Но в столовую проникли такие клубы порохового дыма, смешавшегося с табачным, что нечем было дышать. Командир распахнул окно, и остальные офицеры, возвратившиеся сюда выпить последнюю рюмку коньяку, поспешили к раскрытому окну.
В комнату вливался влажный воздух, обдавая их запахом сырости и осыпая бороды водяной пылью. Немцы смотрели, как сгибаются под ливнем большие деревья, как заволокло широкую равнину потоками воды из низких темных туч, только вдали серым шпилем выступает сквозь дождевую завесу церковная колокольня.

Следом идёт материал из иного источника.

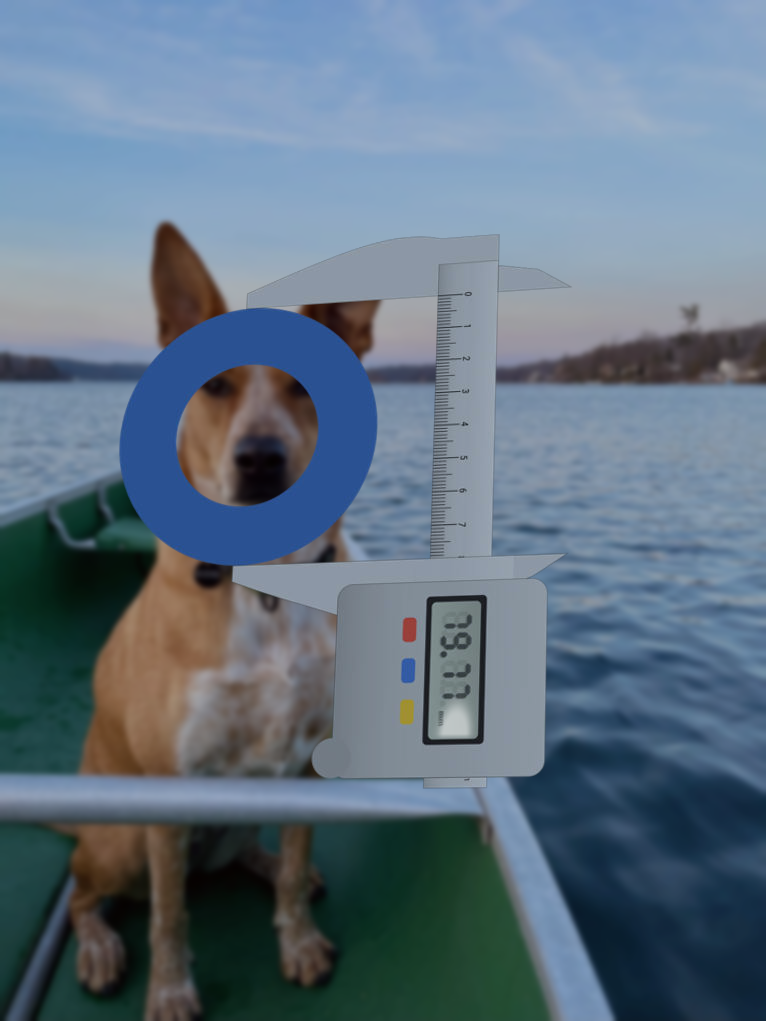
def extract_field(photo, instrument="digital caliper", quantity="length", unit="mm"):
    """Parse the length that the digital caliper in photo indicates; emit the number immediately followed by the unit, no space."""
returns 79.77mm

С самого их прихода она молчала. Во всей округе захватчики встретили лишь одно сопротивление: безмолвие колокольни. Кюре беспрекословно взял на постой и кормил прусских солдат. Он даже не раз принимал приглашение распить бутылку бордо или пива с вражеским командиром, а тот часто пользовался его благосклонным посредничеством, но не мог добиться, чтобы церковный колокол ударил хоть раз. Кюре, скорее, пошел бы на расстрел. В этом выражался его протест против оккупации, беззлобный, молчаливый протест, единственный, по его словам, вид протеста, подобающий священнику, чье орудие — кротость, а не кровь. И все, на десять лье вокруг, прославляли героическую стойкость аббата Шантавуана, который дерзал утверждать народный траур упорным молчанием своей церкви.

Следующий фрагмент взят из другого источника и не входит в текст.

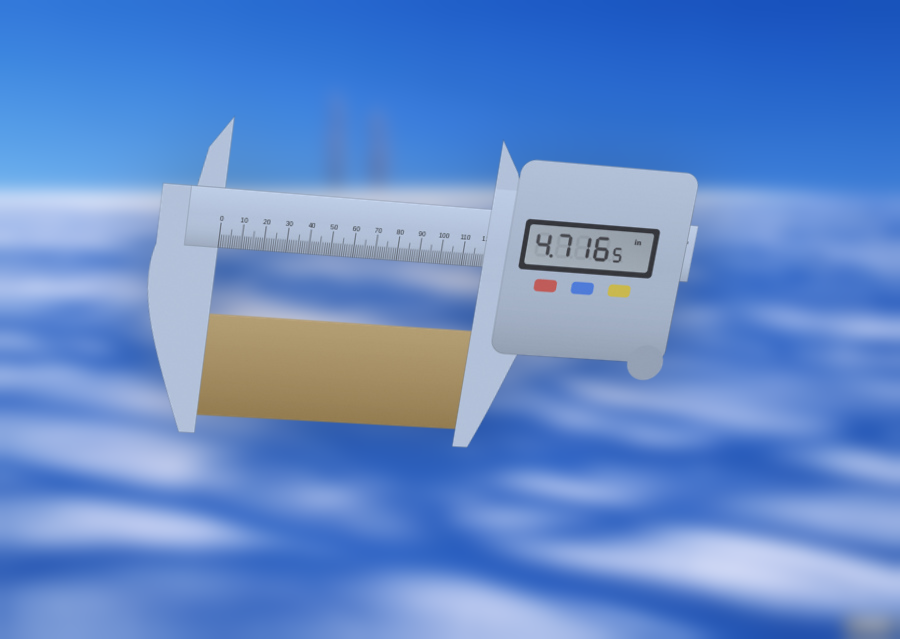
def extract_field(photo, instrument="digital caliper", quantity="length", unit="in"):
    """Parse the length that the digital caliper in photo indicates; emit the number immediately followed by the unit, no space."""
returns 4.7165in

И вся деревня целиком, воодушевленная этим сопротивлением, готова была до последней крайности поддерживать своего пастыря, все готова была претерпеть, ибо считала, что таким безмолвным протестом она оберегает честь нации. Крестьянам казалось, что этим они служат родине не хуже Бельфора и Страсбурга,[62] что они подают такой же достойный пример, что имя их деревни станет бессмертным; во всем же остальном они подчинялись немцам-победителям.
Командир и офицеры смеялись над столь безобидным проявлением отваги, и, так как все местные жители держали себя услужливо и покорно, немцы терпели их немой патриотизм.
И только юный маркиз Вильгельм, будь его воля, заставил бы колокол звонить. Его бесила дипломатическая снисходительность начальства к строптивому священнику; не проходило дня, чтобы он не вымаливал у командира разрешения «звякнуть хоть разок, один-единственный разок, так только, для смеху». И просил он, ластясь по-кошачьи, кокетничая по-женски, томным голосом, точно капризная любовница, одержимая какой-нибудь прихотью. Но командир не сдавался, и мадемуазель Фифи утешения ради «закладывал мины» в господском доме.